**Saved entries**.
┄┄┄┄┄┄

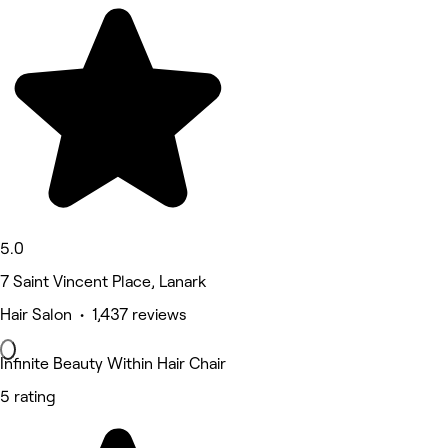
5.0
7 Saint Vincent Place, Lanark
Hair Salon • 1,437 reviews
Infinite Beauty Within Hair Chair
5 rating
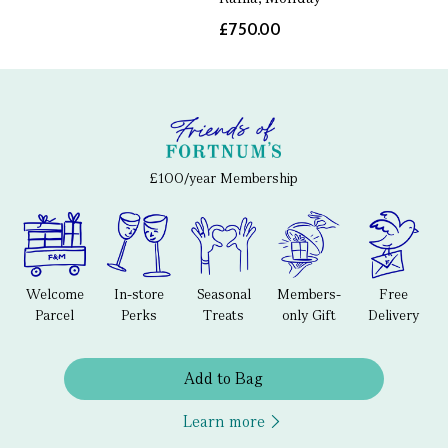
£750.00
£100/year Membership
Welcome
In-store
Seasonal
Members-
Free
Parcel
Perks
Treats
only Gift
Delivery
Add to Bag
Learn more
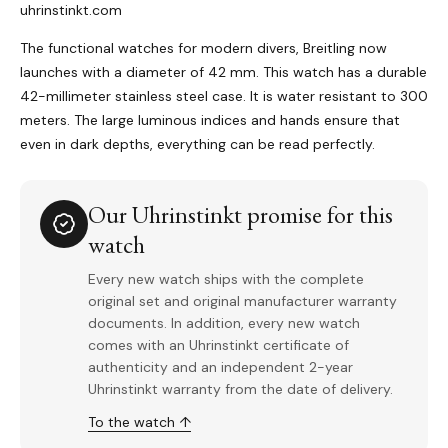
uhrinstinkt.com
The functional watches for modern divers, Breitling now
launches with a diameter of 42 mm. This watch has a durable
42-millimeter stainless steel case. It is water resistant to 300
meters. The large luminous indices and hands ensure that
even in dark depths, everything can be read perfectly.
Our Uhrinstinkt promise for this
watch
Every new watch ships with the complete
original set and original manufacturer warranty
documents. In addition, every new watch
comes with an Uhrinstinkt certificate of
authenticity and an independent 2-year
Uhrinstinkt warranty from the date of delivery.
To the watch ↑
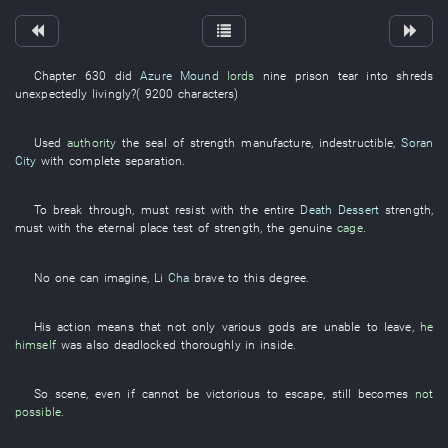
Chapter 630
did
Azure Mound
lords
nine
prison
tear into shreds
unexpectedly
livingly
?(
9200
characters
)
Used
authority
the
seal
of
strength
manufacture
,
indestructible
,
Soran
City
with
complete separation
.
To
break through
,
must
resist
with
the
entire
Death Dessert
strength
,
must
with
the
eternal
place
test of strength
, the
genuine
cage
.
No one
can
imagine
,
Li Cha
brave
to
this
degree
.
His
action
means that
not only
various
gods
are
unable
to leave
,
he
himself
was also deadlocked
thoroughly
in
inside
.
So
scene
,
even if
cannot be victorious
to
escape
,
still
becomes
not
possible
.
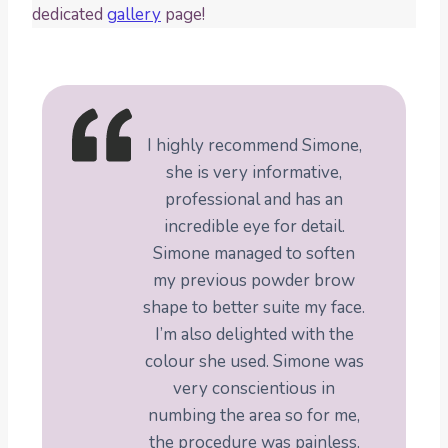
dedicated
gallery
page!
I highly recommend Simone,
she is very informative,
professional and has an
incredible eye for detail.
Simone managed to soften
my previous powder brow
shape to better suite my face.
I’m also delighted with the
colour she used. Simone was
very conscientious in
numbing the area so for me,
the procedure was painless.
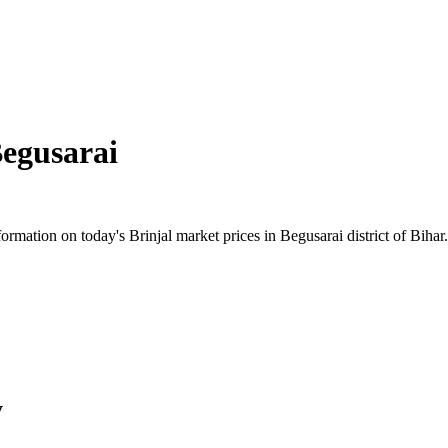
egusarai
mation on today's Brinjal market prices in Begusarai district of Bihar. 
y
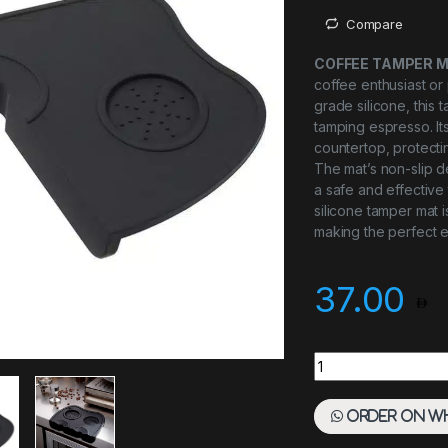
Compare
COFFEE TAMPER MA
coffee enthusiast or
grade silicone, this
tamping espresso. Its
countertop, protecti
The mat’s non-slip de
a safe and effective
silicone tamper mat 
making the perfect 
37.00
Coffee Tamper Mat 
Order on W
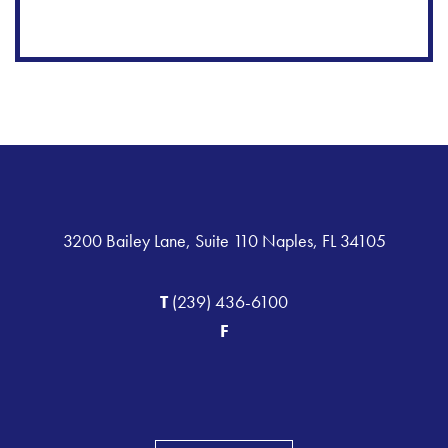
3200 Bailey Lane, Suite 110 Naples, FL 34105
T
(239) 436-6100
F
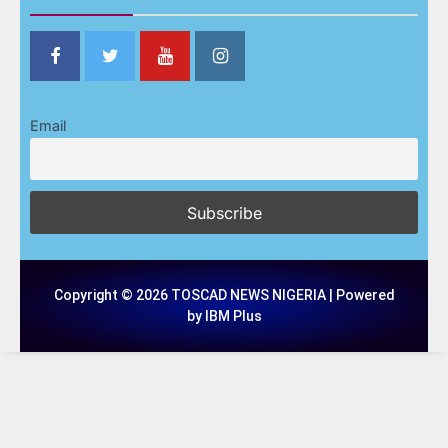
Email
Copyright © 2026 TOSCAD NEWS NIGERIA | Powered
by IBM Plus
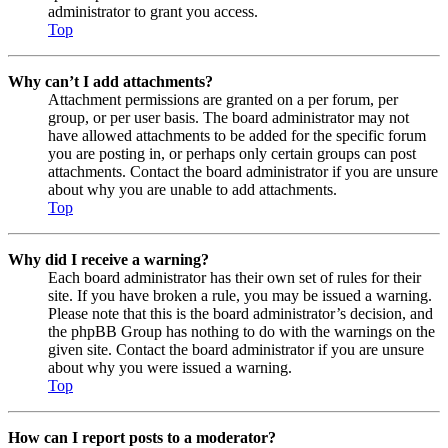
administrator to grant you access.
Top
Why can’t I add attachments?
Attachment permissions are granted on a per forum, per
group, or per user basis. The board administrator may not
have allowed attachments to be added for the specific forum
you are posting in, or perhaps only certain groups can post
attachments. Contact the board administrator if you are unsure
about why you are unable to add attachments.
Top
Why did I receive a warning?
Each board administrator has their own set of rules for their
site. If you have broken a rule, you may be issued a warning.
Please note that this is the board administrator’s decision, and
the phpBB Group has nothing to do with the warnings on the
given site. Contact the board administrator if you are unsure
about why you were issued a warning.
Top
How can I report posts to a moderator?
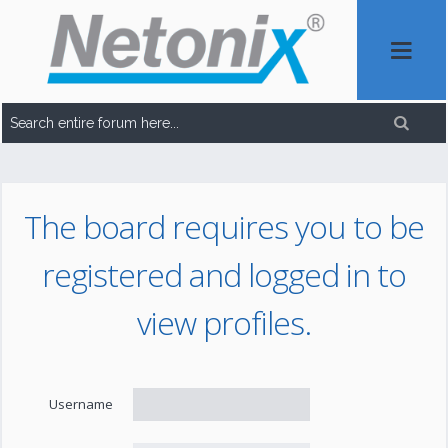
The board requires you to be
registered and logged in to
view profiles.
Username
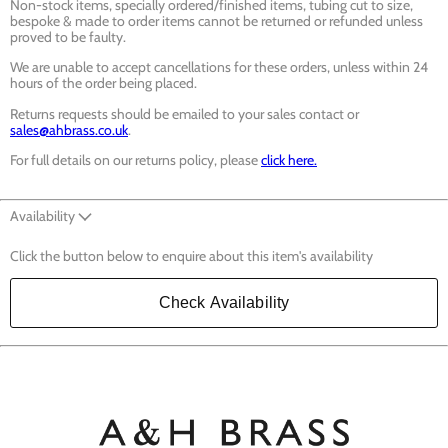
Non-stock items, specially ordered/finished items, tubing cut to size,
bespoke & made to order items cannot be returned or refunded unless
proved to be faulty.
We are unable to accept cancellations for these orders, unless within 24
hours of the order being placed.
Returns requests should be emailed to your sales contact or
sales@ahbrass.co.uk
.
For full details on our returns policy, please
click here.
Availability
Click the button below to enquire about this item's availability
Check Availability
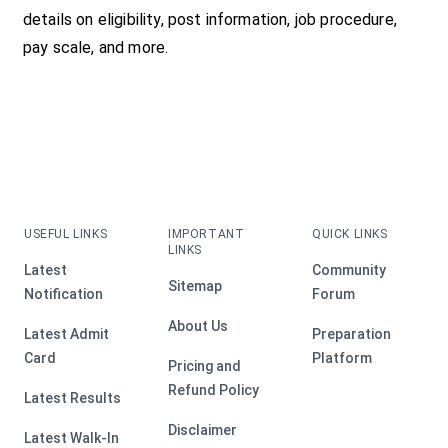
details on eligibility, post information, job procedure,
pay scale, and more.
USEFUL LINKS
IMPORTANT
QUICK LINKS
LINKS
Latest
Community
Sitemap
Notification
Forum
About Us
Latest Admit
Preparation
Card
Platform
Pricing and
Refund Policy
Latest Results
Disclaimer
Latest Walk-In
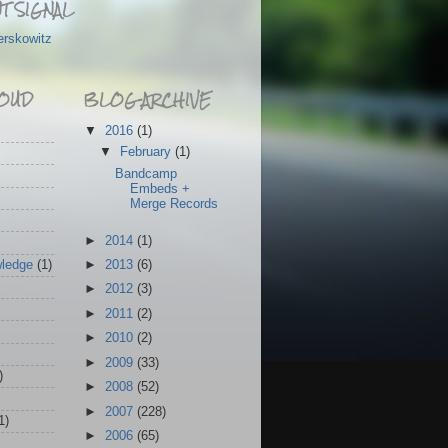
T SIGNAL
erskowitz
OUD
BLOG ARCHIVE
▼
2016
(1)
▼
February
(1)
Bandcamp
Embeds +
Merge Records
►
2014
(1)
wledge
(1)
►
2013
(6)
►
2012
(3)
►
2011
(2)
►
2010
(2)
►
2009
(33)
)
►
2008
(52)
►
2007
(228)
1)
►
2006
(65)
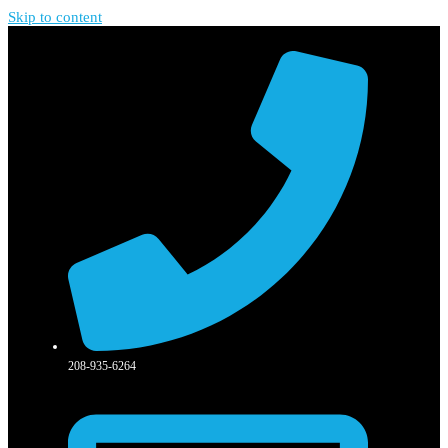
Skip to content
208-935-6264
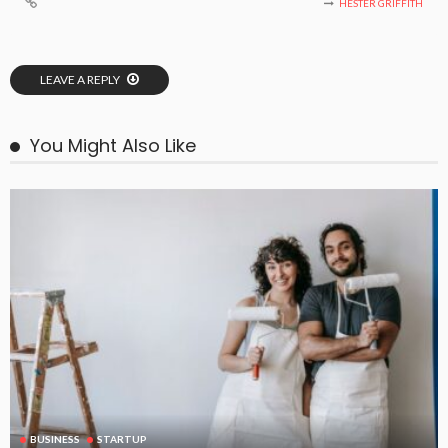
HESTER GRIFFITH
LEAVE A REPLY
You Might Also Like
BUSINESS
STARTUP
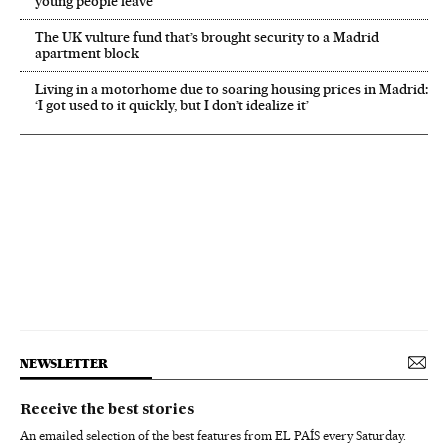
young people leave
The UK vulture fund that’s brought security to a Madrid
apartment block
Living in a motorhome due to soaring housing prices in Madrid:
‘I got used to it quickly, but I don’t idealize it’
NEWSLETTER
Receive the best stories
An emailed selection of the best features from EL PAÍS every Saturday.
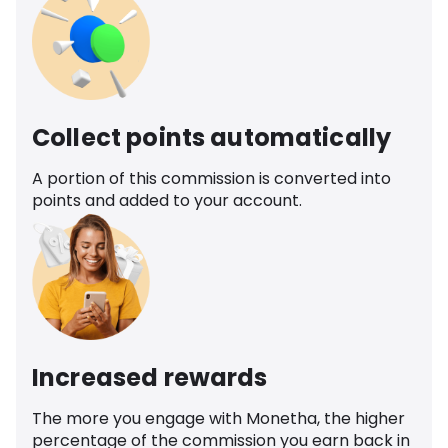
Collect points automatically
A portion of this commission is converted into
points and added to your account.
Increased rewards
The more you engage with Monetha, the higher
percentage of the commission you earn back in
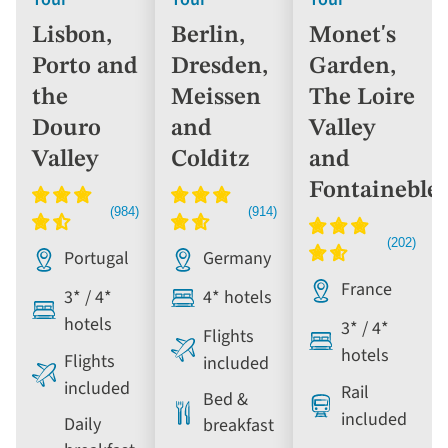
Lisbon,
Berlin,
Monet's
Porto and
Dresden,
Garden,
the
Meissen
The Loire
Douro
and
Valley
Valley
Colditz
and
Fontaineble
Portugal
Germany
France
3* / 4*
4* hotels
hotels
3* / 4*
Flights
hotels
Flights
included
included
Rail
Bed &
included
Daily
breakfast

┄┄┄┄┄┄

**Task**. In the entries above, some lines hold the string "that". Copy each of them.

**Solution to the problem**.
meters. The large luminous indices and hands ensure that
means that
Please note that this is the board administrator’s decision, and
The UK vulture fund that’s brought security to a Madrid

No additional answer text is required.